WARNING: YOUR SIGNATURE ON A HARD COPY OF THIS AGREEMENT IS NOT REQUIRED IN ORDER FOR THE AGREEMENT TO BE LEGALLY BINDING ON YOU. YOUR USE OF THE SERVICE OR THE SOFTWARE SHALL CONSTITUTE A VIRTUAL SIGNATURE, HAVING THE SAME FORCE AND EFFECT AS IF YOU HAD ACTUALLY SIGNED A HARD COPY OF THIS AGREEMENT.


HoloNet PARENTAL CONSENT

WARNING: THE FOLLOWING PARENTAL CONSENT MUST BE SIGNED BY THE PARENT OR GUARDIAN OF ANYONE UNDER THE AGE OF 18 IN ORDER TO OBTAIN RIGHTS UNDER THE FOREGOING AGREEMENT.

The undersigned parent or legal guardian of _____________________, a minor, hereby consents to the use of the Service by such minor.
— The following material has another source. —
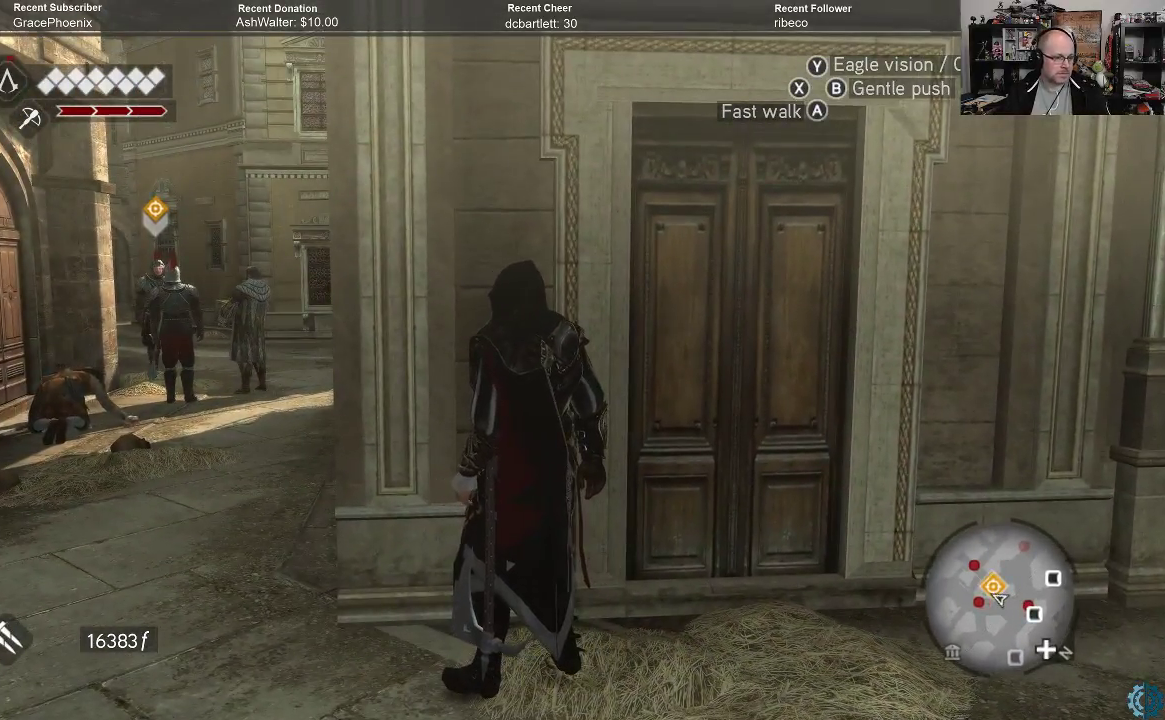
{"buttons": [], "left_stick": "center", "right_stick": "center", "events": [[200, "right_stick", "right"], [400, "right_stick", "center"]]}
The undersigned agrees to be responsible for such minor's use of the Service (in accordance with the accompanying Agreement) and to pay all charges incurred by such minor's use of the Service.

In signing this Parental Consent, parent acknowledges that certain materials which may be obtained as a result of connection to the Service may not be suitable for review by minors.
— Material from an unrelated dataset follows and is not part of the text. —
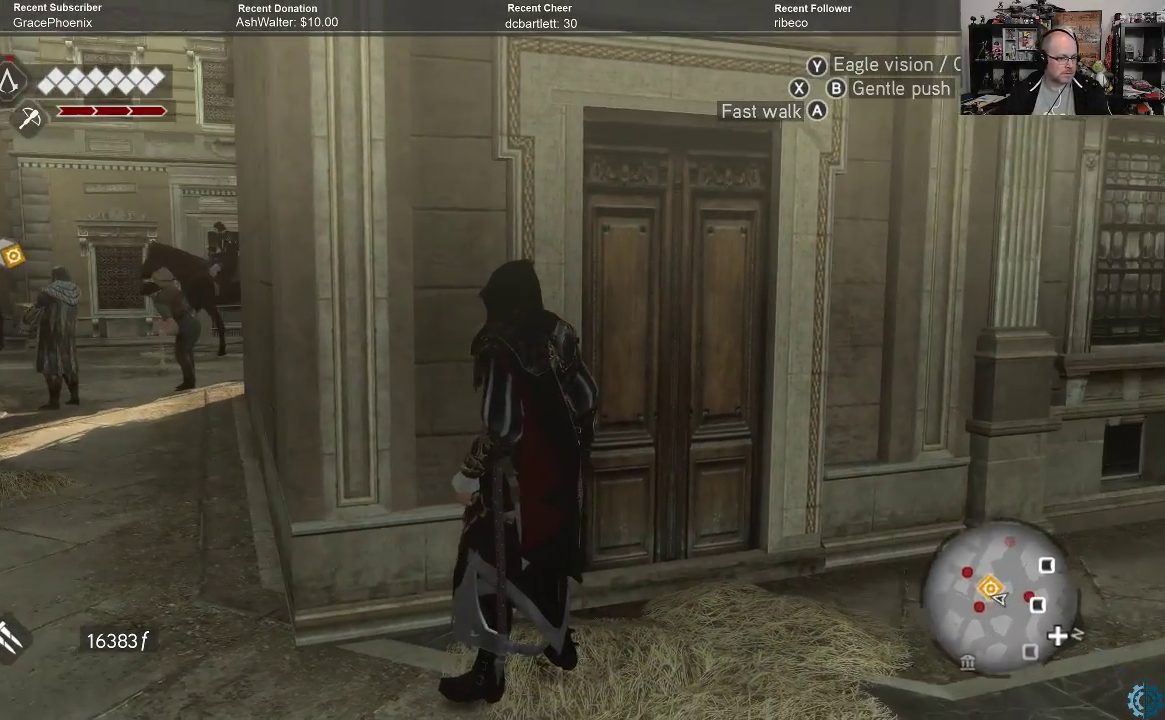
{"buttons": [], "left_stick": "center", "right_stick": "down-left", "events": [[333, "right_stick", "down-left"]]}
Parental Signature _______________________________  Date ________________

        Print Name _______________________________


HoloNet STANDARD SOFTWARE LICENSE & WARRANTY

  1. GRANT OF LICENSE. IAT grants to you the personal, nontransferable, non-exclusive right to use the IAT Software (the "Software") embedded in the Product and accompanying documentation, subject to the following conditions and limitations:

    1. PERSONAL LICENSE (SINGLE USER)

      If you have purchased or have been granted a single user license,

      YOU MAY: (I) Install the software on only one (1) terminal or workstation of a single computer or its replacement, for use solely by yourself for the purpose of gatewaying information between you and one network or other multi-user arrangement located at a single site; (II) make one (1) copy of the Software in machine readable form solely for backup purposes, provided that you reproduce all proprietary notices on the copy; (III) physically transfer the Software from one computer to another, provided that the Software is used on only one computer at a time; (IV) install the software onto a permanent storage device, such as a hard disk, for use by you on your computer.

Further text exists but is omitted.